WORK REQUIRED:
Would you please report how many lines of the listing contain "type"? Reply with that number only.

DATASET EXTRACT:
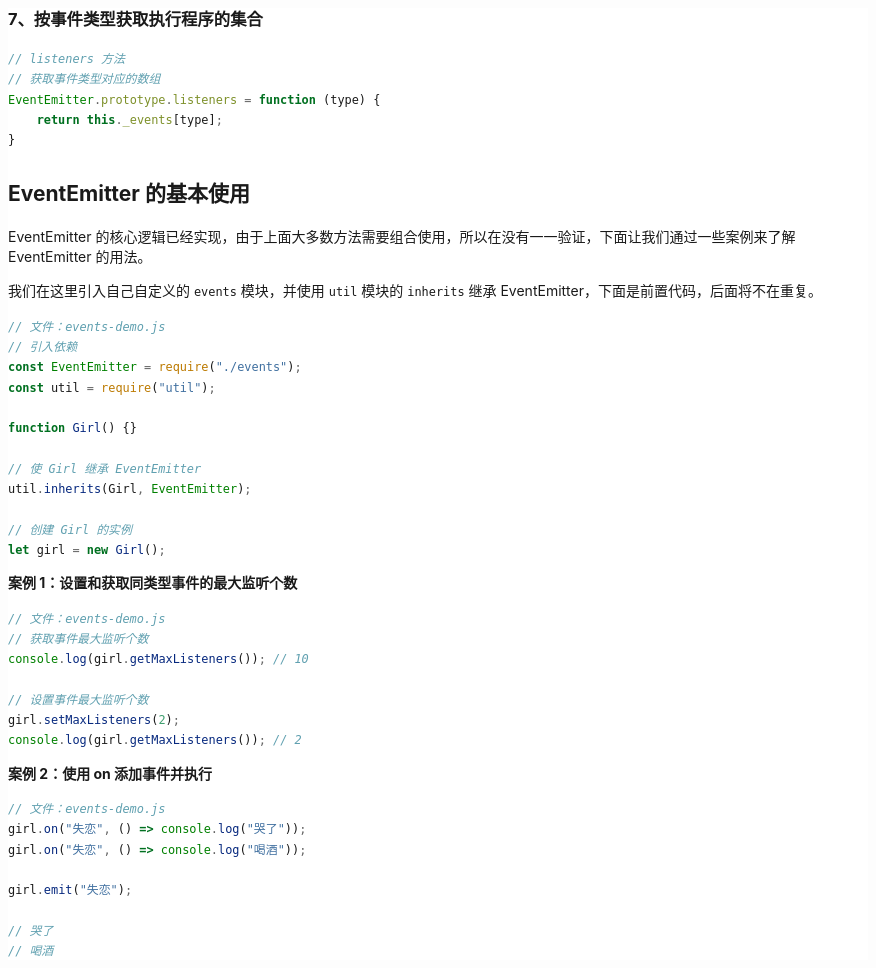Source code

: ### 7、按事件类型获取执行程序的集合

```javascript
// listeners 方法
// 获取事件类型对应的数组
EventEmitter.prototype.listeners = function (type) {
    return this._events[type];
}
```



## EventEmitter 的基本使用

EventEmitter 的核心逻辑已经实现，由于上面大多数方法需要组合使用，所以在没有一一验证，下面让我们通过一些案例来了解 EventEmitter 的用法。

我们在这里引入自己自定义的 `events` 模块，并使用 `util` 模块的 `inherits` 继承 EventEmitter，下面是前置代码，后面将不在重复。

```javascript
// 文件：events-demo.js
// 引入依赖
const EventEmitter = require("./events");
const util = require("util");

function Girl() {}

// 使 Girl 继承 EventEmitter
util.inherits(Girl, EventEmitter);

// 创建 Girl 的实例
let girl = new Girl();
```

**案例 1：设置和获取同类型事件的最大监听个数**

```javascript
// 文件：events-demo.js
// 获取事件最大监听个数
console.log(girl.getMaxListeners()); // 10

// 设置事件最大监听个数
girl.setMaxListeners(2);
console.log(girl.getMaxListeners()); // 2
```

**案例 2：使用 on 添加事件并执行**

```javascript
// 文件：events-demo.js
girl.on("失恋", () => console.log("哭了"));
girl.on("失恋", () => console.log("喝酒"));

girl.emit("失恋");

// 哭了
// 喝酒
```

TASK RESPONSE:
2